In a Hausdorff space, is the diagonal closed for an arbitrary product space?

Question

The question: "Prove that the topology on a space X is Hausdorff iff the diagonal $\Delta=\{ (x,x) \mid x\in X\}$ is closed in the topological product $X \times X$." is in Munkres Section 17.

I would assume that the proof for the product space $X \times X \times X$, and so on, would be very similar to the product space $X \times X$. But what if we are given an arbitrary product? Does the answer depend on what topology we give? (Box, product, uniform, little ell 2, etc.) Or is the diagonal always closed, no matter what topology we give?

Answer 1

Let $I$ be any index set of size at least 2 (to avoid trivialities, or we have no real product), and consider the set $X^I$. A topology $\mathcal{T}$ on this set I will call "acceptable" if for all projection maps $p_i: X^I \to X$ defined by $\pi_i(f) = f(i)$ are continuous. We have lots of acceptable topologies among which the usual product topology and the box topology. (Also on powers of the reals the $\ell^2$ topology and the uniform metric topology).

Let $e:X \to X^I$ be the diagonal embedding that sends $x \in X$ to $e(x)$ where $e(x): I \to X$ is the constant map with value $x$.

Then if $X^I$ has an acceptable topology, and if $X$ is Hausdorff then $e[X]$ is closed in $X^I$:

If $X$ is Hausdorff, let $f \notin e[X]$, so $f$ is non-constant: there are two $i_1, i_2 \in I$ such that $f(i_1) \neq f(i_2)$. These two points have disjoint open neighbourhoods in $X$, say $f(i_1) \in U$, $f(i_2) \in V$ and $U \cap V = \emptyset$. Define $O = \pi_{i_1}^{-1}[U] \cap \pi_{i_2}^{-1}[V]$, which is an open set in $X^I$, as we have an acceptable topology on $X^I$, i.e. projections are continuous. Clearly $f \in O$ as $\pi_{i_1}(f) = f(i_1) \in U$ etc. And no function in $O$ can be constant as the values on $i_1$ and $i_2$ will always differ for any $g \in O$. So we have a neighbourhood of $f$ that misses $e[X]$ so $e[X]$ is closed.

Of course, is we take any topology on $X^I$, say the indiscrete one, then $e[X]$ will not be closed, but then the topology on $X^I$ has nothing to do with the topology of $X$ which seems to be unintuitive.

To go back from $e[X]$ being closed to $X$ being Hausdorff needs some other idea, maybe. In the $X^2$ case, the basic open sets are explicitly used.

Answer 2

You can equip $X$ with any topology.

If that topology makes $X$ Hausdorff, then the diagonal is closed in the product topology.

Conversely, if you equip $X$ with any topology such that the diagonal is closed in the product topology, the space is Hausdorff.

########

# WORK REQUIRED
In the Hausdorff diagonal thread above, recast the paragraph beginning "If $X$ is Hausdorff, let $f \notin e[X]$" as a brief numbered list of steps that keeps its main facts.

# DATASET
########

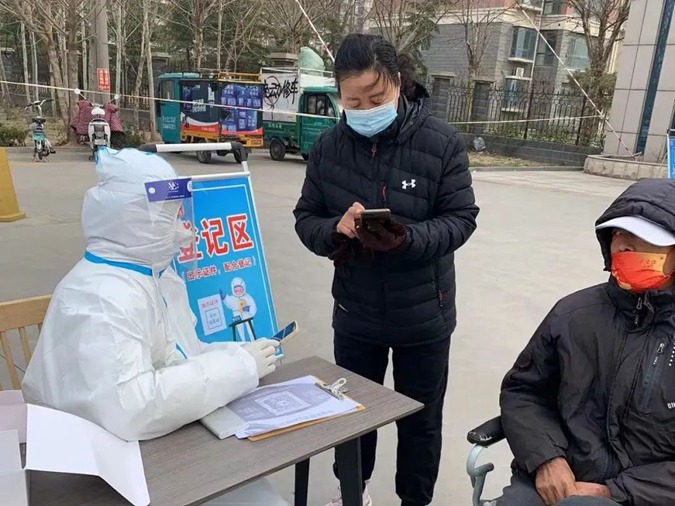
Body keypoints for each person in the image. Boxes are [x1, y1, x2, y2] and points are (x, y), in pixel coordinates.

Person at [22, 147, 288, 506]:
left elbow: (180, 355)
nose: (184, 228)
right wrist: (239, 367)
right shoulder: (101, 298)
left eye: (180, 212)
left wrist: (236, 351)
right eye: (170, 215)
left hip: (146, 447)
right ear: (134, 220)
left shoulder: (153, 277)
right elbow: (133, 407)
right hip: (98, 474)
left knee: (258, 488)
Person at [293, 34, 479, 506]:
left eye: (376, 99)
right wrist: (335, 230)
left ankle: (415, 500)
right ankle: (352, 492)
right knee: (353, 414)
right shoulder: (329, 148)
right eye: (353, 102)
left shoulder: (441, 143)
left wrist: (407, 239)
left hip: (424, 315)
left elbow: (461, 218)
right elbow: (306, 217)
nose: (365, 109)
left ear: (397, 83)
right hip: (356, 313)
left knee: (421, 419)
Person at [495, 178, 675, 506]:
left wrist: (616, 491)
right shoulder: (573, 314)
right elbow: (524, 392)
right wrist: (546, 458)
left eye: (646, 239)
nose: (625, 247)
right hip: (558, 478)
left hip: (647, 494)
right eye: (619, 234)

########

# ANSWER TO THIS EXERCISE
1. Take $f \notin e[X]$. Then $f$ is non-constant, so there are $i_1, i_2 \in I$ with $f(i_1) \neq f(i_2)$.
2. Because $X$ is Hausdorff, pick disjoint open sets $U$ and $V$ in $X$ with $f(i_1) \in U$ and $f(i_2) \in V$.
3. Let $O = \pi_{i_1}^{-1}[U] \cap \pi_{i_2}^{-1}[V]$. It is open in $X^I$ because the topology is acceptable, meaning the projections are continuous.
4. $f \in O$, since $\pi_{i_1}(f) = f(i_1) \in U$ and $\pi_{i_2}(f) = f(i_2) \in V$.
5. No $g \in O$ is constant, because its values at $i_1$ and $i_2$ always differ.
6. So $O$ is a neighborhood of $f$ that misses $e[X]$, and $e[X]$ is closed.